Written by Sam D. Say | Oct 15, 2021 3:00:00 PM

Every good nurse knows that the job involves much more than simply treating the patient’s current illness or injury. Instead, nurses should try to anticipate potential complications that could arise for their patients and implement measures to prevent them from happening.


Preventing aspiration pneumonia is one example. Studies suggest that patients with aspiration pneumonia have a higher morbidity and mortality than those with community-acquired pneumonia. Let’s take a look at some strategies that nurses can employ to help their patients avoid this dangerous syndrome.

1. Identify patients at high risk

Technically, any patient can aspirate, but most healthy individuals can tolerate small amounts of aspirated material with little effect. However, certain patients are at higher risk to aspirate and develop complications. This includes those who:

  • Are elderly
  • Have a swallowing disorder
  • Have impaired mental status
  • Have a history of seizures or stroke
  • Frequently vomit

Recognizing those at high risk allows the nurse to take proactive precautions. 

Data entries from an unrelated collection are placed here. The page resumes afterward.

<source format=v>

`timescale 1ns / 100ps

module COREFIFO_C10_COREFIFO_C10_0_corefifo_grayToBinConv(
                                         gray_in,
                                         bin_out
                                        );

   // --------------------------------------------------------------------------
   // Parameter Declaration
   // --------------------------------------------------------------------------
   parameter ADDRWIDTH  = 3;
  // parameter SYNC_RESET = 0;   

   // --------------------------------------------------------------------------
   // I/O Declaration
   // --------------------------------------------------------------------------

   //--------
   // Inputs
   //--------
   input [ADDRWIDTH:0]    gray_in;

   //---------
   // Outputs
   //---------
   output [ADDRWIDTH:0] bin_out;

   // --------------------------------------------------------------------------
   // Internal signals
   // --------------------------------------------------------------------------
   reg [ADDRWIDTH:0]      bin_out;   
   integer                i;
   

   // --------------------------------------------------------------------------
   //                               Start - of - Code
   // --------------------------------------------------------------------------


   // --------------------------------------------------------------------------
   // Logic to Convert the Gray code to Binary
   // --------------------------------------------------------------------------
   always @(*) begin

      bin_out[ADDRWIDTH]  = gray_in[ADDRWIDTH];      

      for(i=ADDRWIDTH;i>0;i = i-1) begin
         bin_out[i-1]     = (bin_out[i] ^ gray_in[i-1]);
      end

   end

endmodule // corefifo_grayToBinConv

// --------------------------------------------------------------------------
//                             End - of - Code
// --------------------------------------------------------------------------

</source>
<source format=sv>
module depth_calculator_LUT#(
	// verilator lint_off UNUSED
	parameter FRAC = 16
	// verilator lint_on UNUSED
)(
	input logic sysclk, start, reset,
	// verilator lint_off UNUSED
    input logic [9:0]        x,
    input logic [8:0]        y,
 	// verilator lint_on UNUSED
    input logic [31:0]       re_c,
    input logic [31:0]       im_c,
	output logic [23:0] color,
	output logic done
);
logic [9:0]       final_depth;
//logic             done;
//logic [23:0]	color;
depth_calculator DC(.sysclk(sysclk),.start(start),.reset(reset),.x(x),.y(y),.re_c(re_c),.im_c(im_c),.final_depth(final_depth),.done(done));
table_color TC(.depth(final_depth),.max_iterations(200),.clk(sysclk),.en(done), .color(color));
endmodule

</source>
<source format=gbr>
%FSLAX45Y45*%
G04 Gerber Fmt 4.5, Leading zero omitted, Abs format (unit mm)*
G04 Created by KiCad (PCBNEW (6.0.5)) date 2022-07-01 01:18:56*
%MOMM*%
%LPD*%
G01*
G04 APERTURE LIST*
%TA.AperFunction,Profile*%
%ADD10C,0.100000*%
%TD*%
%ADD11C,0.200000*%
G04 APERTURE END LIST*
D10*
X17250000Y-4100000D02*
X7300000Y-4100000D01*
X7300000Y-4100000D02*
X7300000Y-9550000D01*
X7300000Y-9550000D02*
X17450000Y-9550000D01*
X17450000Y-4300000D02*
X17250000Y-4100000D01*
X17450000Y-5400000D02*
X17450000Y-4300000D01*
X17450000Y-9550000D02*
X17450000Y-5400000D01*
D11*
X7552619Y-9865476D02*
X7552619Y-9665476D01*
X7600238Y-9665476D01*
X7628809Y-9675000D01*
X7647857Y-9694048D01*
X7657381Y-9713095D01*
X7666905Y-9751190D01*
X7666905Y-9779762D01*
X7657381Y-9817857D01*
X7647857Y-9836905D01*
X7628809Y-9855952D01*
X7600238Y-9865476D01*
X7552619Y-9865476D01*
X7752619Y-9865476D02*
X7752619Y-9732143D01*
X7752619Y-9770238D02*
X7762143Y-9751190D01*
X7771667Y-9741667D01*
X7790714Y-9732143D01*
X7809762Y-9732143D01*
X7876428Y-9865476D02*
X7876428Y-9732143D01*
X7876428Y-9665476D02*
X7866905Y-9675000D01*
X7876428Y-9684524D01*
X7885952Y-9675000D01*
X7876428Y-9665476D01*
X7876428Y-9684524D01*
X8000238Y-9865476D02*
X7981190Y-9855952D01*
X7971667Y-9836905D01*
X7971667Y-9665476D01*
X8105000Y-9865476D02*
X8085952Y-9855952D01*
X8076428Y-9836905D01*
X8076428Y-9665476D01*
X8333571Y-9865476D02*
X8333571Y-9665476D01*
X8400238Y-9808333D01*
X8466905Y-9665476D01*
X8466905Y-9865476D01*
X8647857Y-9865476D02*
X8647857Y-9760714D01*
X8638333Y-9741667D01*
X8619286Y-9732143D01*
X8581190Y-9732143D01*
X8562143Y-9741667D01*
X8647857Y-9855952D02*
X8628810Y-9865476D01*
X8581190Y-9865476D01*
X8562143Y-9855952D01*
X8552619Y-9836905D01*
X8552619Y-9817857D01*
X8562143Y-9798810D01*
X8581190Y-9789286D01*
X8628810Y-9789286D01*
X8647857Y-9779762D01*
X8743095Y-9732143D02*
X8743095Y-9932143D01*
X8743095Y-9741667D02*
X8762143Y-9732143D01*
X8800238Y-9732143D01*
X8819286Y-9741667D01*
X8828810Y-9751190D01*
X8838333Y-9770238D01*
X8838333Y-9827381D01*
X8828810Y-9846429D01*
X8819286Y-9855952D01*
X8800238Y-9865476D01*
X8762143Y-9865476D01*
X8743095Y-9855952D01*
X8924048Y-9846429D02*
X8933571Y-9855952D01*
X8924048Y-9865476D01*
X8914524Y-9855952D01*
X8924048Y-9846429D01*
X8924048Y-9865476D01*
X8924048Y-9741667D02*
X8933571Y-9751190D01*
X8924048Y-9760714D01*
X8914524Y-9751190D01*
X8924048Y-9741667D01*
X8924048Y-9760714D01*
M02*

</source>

2. Consider the effect of patient medications

Several medications increase the likelihood of aspiration. Sedatives are the most commonly implicated, but it is important to be aware of the others. Opioids, hypnotics, anti-anxiety medications, and muscle relaxers can affect the patient’s ability to swallow. Anticholinergics and calcium channel blockers relax the esophageal sphincter. Alcohol, anticholinergics and anesthetics can affect a patient's ability to cough and gag.

It may be helpful, if appropriate, to discontinue or decrease these medications. However, when this is not possible, patients should be closely monitored. 

3. Perform oral care

When oral hygiene is performed regularly, it decreases the amount of oral bacteria. Less bacteria in secretions lowers the risk of infection.

4. Modify oral intake

Allowing patients to eat in a relaxed environment without distractions may be helpful in minimizing aspiration. Patients should also be fed smaller amounts at a time.

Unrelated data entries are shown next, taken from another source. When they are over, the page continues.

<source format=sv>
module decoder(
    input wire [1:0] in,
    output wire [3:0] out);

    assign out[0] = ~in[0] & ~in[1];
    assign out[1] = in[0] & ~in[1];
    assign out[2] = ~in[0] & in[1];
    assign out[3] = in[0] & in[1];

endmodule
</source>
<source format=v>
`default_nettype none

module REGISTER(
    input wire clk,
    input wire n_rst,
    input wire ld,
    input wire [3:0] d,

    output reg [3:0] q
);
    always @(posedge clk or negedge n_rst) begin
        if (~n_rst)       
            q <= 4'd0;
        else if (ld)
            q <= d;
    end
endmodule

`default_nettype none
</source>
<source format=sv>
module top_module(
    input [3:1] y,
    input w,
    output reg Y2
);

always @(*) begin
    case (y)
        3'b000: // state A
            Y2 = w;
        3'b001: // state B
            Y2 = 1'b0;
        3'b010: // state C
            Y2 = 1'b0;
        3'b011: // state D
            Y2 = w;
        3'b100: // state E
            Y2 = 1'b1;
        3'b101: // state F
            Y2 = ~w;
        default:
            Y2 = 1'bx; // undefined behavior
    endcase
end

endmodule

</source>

Patients with difficulty swallowing may need the consistency of their food modified so that it is safer and easier to eat. Thickened liquids or alternating solid and liquids may be better tolerated. Sticky, stringy, dry and chewy foods should be avoided. Dairy products may also cause difficulty since they may cause an increase in mucous. 

5. Consider a team approach

Speech and occupational  therapy can be very helpful. Having patients work with these disciplines to improve their swallowing technique and strengthen the underlying physiology may decrease the risk of aspiration. Proper positioning and the use of special adaptive feeding tools should also be addressed. 

6. Make sure suction is available

Frequent suctioning of oropharyngeal secretions may be needed for patients who have difficulty swallowing or coughing to clear their airway. In-wall or portable suction should be properly set up and ready to go for these patients.

Monitor patients while feeding. If any signs of aspiration are noted, the patient should be suctioned immediately.

Aspiration pneumonia can be a very serious medical condition, especially for patients who are already compromised. By incorporating these interventions into their patient care, nurses can help prevent this dangerous complication.  

References

Lanspa, M. J., Jones, B. E., Brown, S. M., & Dean, N. C. (2012). Mortality, morbidity, and disease severity of patients with aspiration pneumonia. J. Hosp. Med Journal of Hospital Medicine, 8(2), 83-90. doi:10.1002/jhm.1996

Smith, L. H. (2009). Preventing Aspiration: A Common and Dangerous Problem for Patients With Cancer. Clinical Journal of Oncology Nursing, 13(1), 105-108. doi:10.1188/09.cjon.105-108

Editor's note: This blog was originally from May 2016. It has been re-published with additional up to date content.